═════ DATA EXCERPT ═════

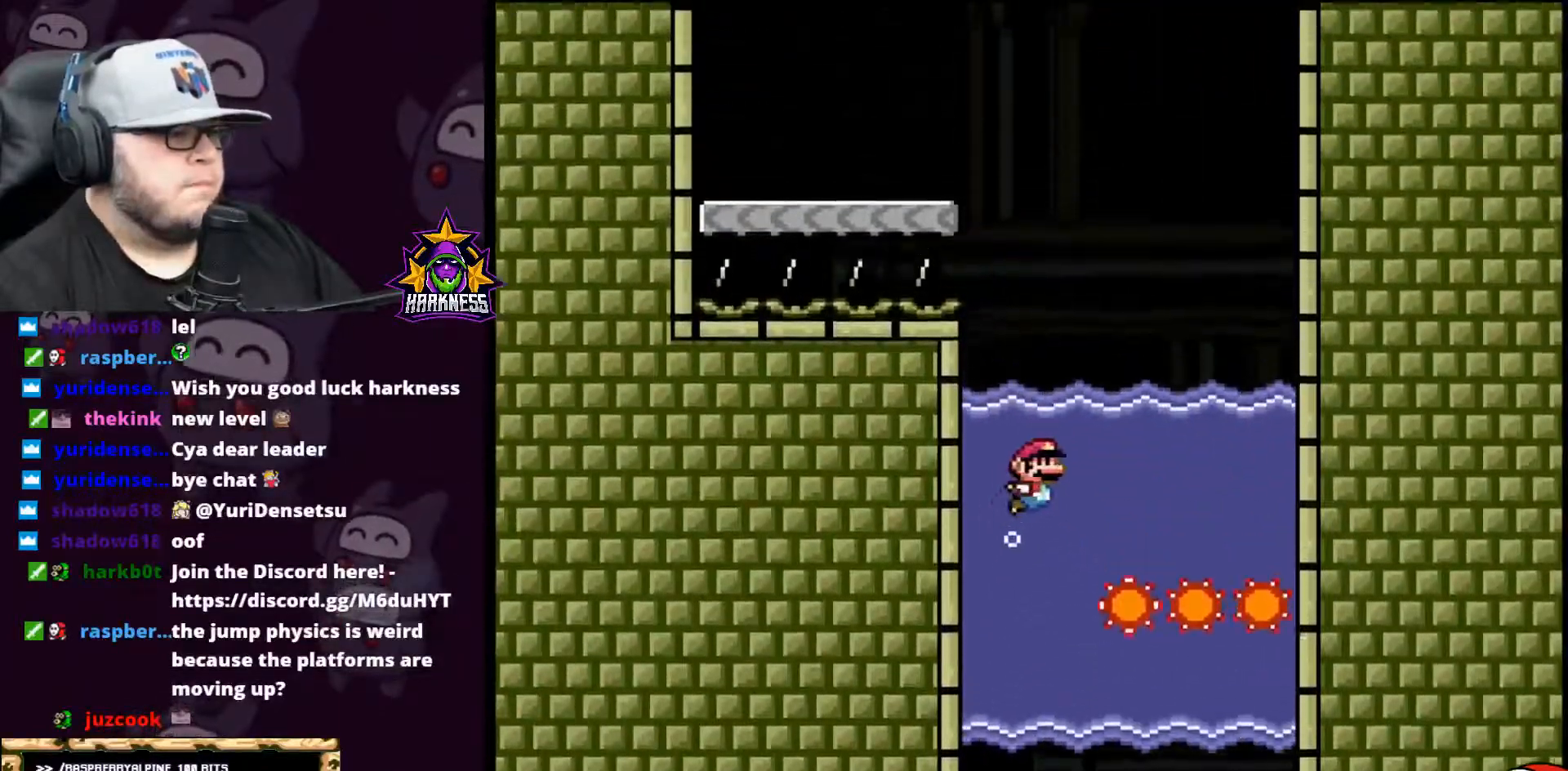
{"buttons": ["B", "Y", "DPAD_UP"], "events": [[16, "DPAD_RIGHT", "up"], [200, "B", "up"], [300, "B", "down"]]}
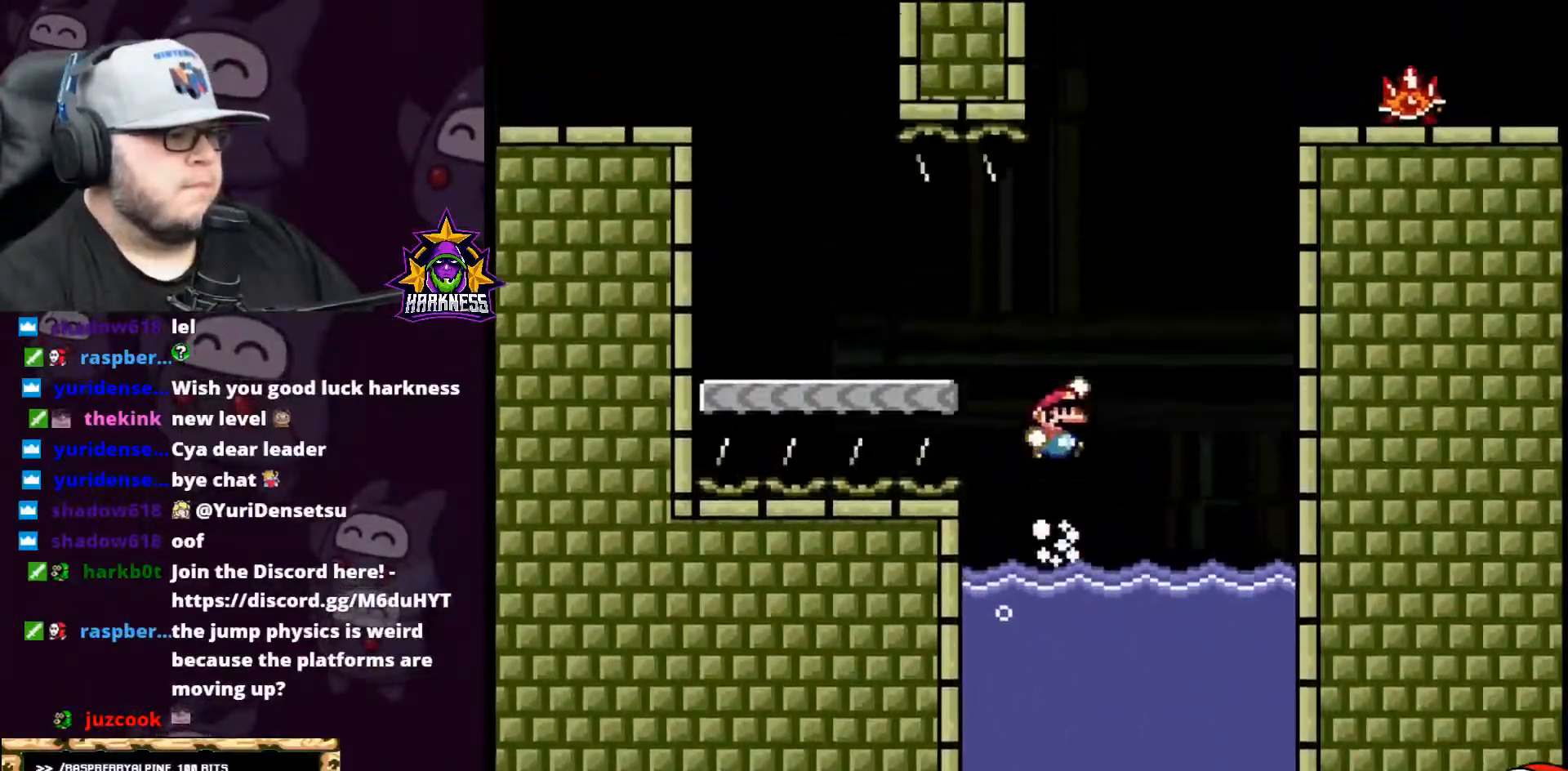
{"buttons": ["Y", "DPAD_LEFT"], "events": [[100, "DPAD_LEFT", "down"], [117, "DPAD_UP", "up"], [501, "B", "up"]]}
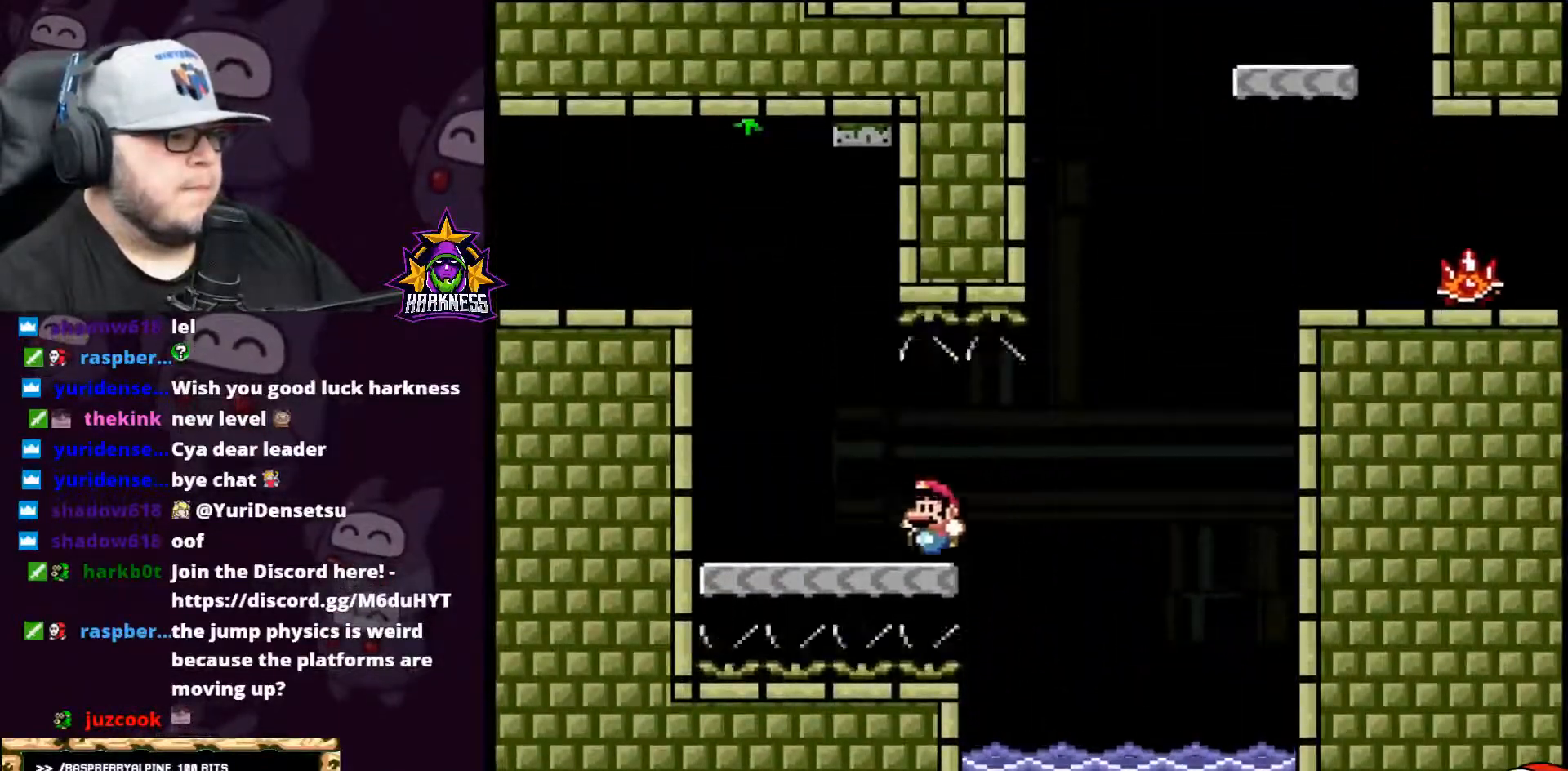
{"buttons": ["B", "DPAD_UP"], "events": [[33, "DPAD_LEFT", "up"], [33, "DPAD_UP", "down"], [133, "B", "down"], [434, "Y", "up"]]}
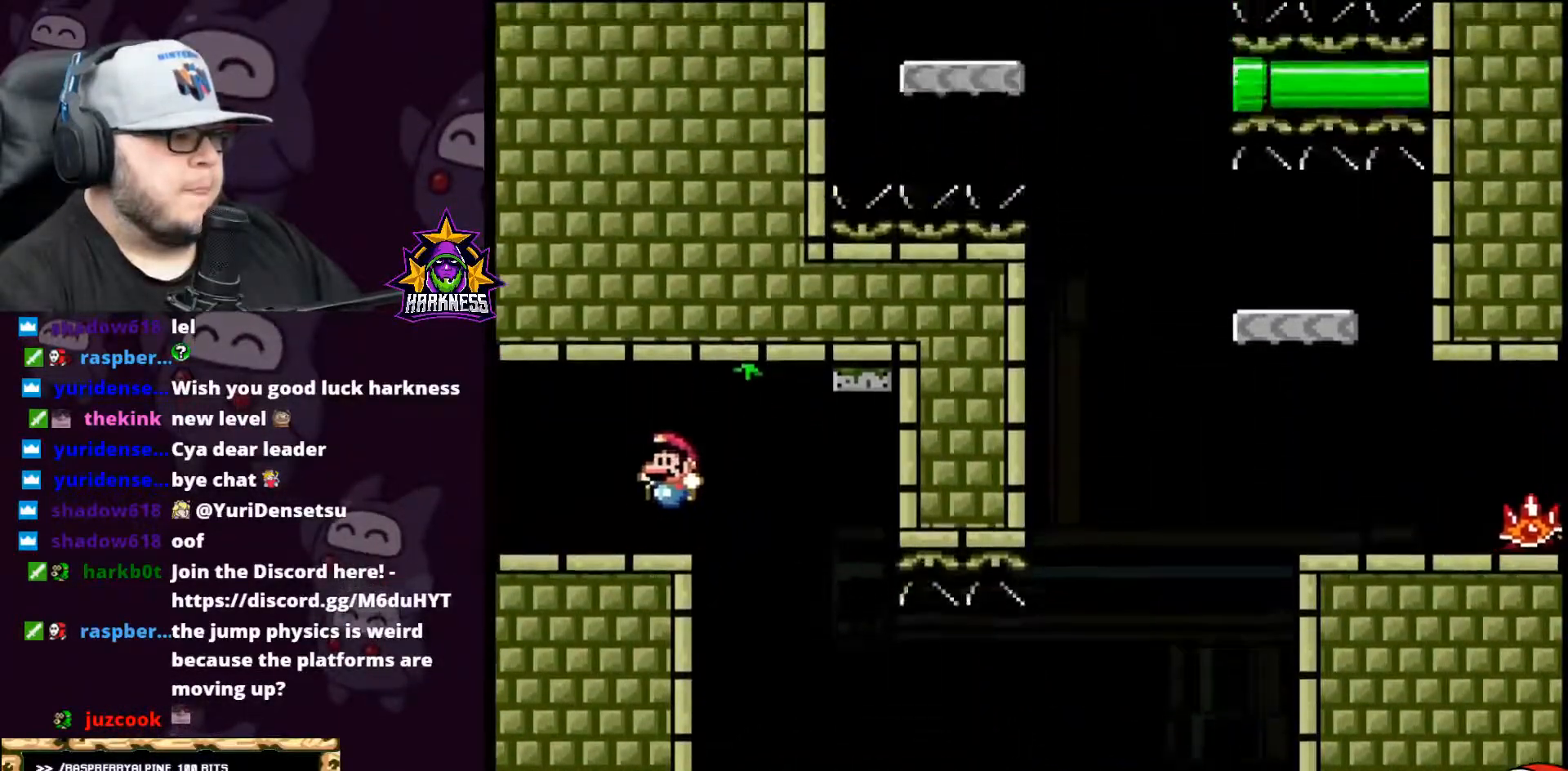
{"buttons": ["A", "X", "DPAD_LEFT"], "events": [[34, "X", "down"], [151, "B", "up"], [184, "A", "down"], [284, "DPAD_UP", "up"], [317, "DPAD_LEFT", "down"]]}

═════

TRY IT — Leaving aside the pictures, copy the listing above exactly.

THE COMPLETED TASK —
{"buttons": ["B", "Y", "DPAD_UP"], "events": [[16, "DPAD_RIGHT", "up"], [200, "B", "up"], [300, "B", "down"]]}
{"buttons": ["Y", "DPAD_LEFT"], "events": [[100, "DPAD_LEFT", "down"], [117, "DPAD_UP", "up"], [501, "B", "up"]]}
{"buttons": ["B", "DPAD_UP"], "events": [[33, "DPAD_LEFT", "up"], [33, "DPAD_UP", "down"], [133, "B", "down"], [434, "Y", "up"]]}
{"buttons": ["A", "X", "DPAD_LEFT"], "events": [[34, "X", "down"], [151, "B", "up"], [184, "A", "down"], [284, "DPAD_UP", "up"], [317, "DPAD_LEFT", "down"]]}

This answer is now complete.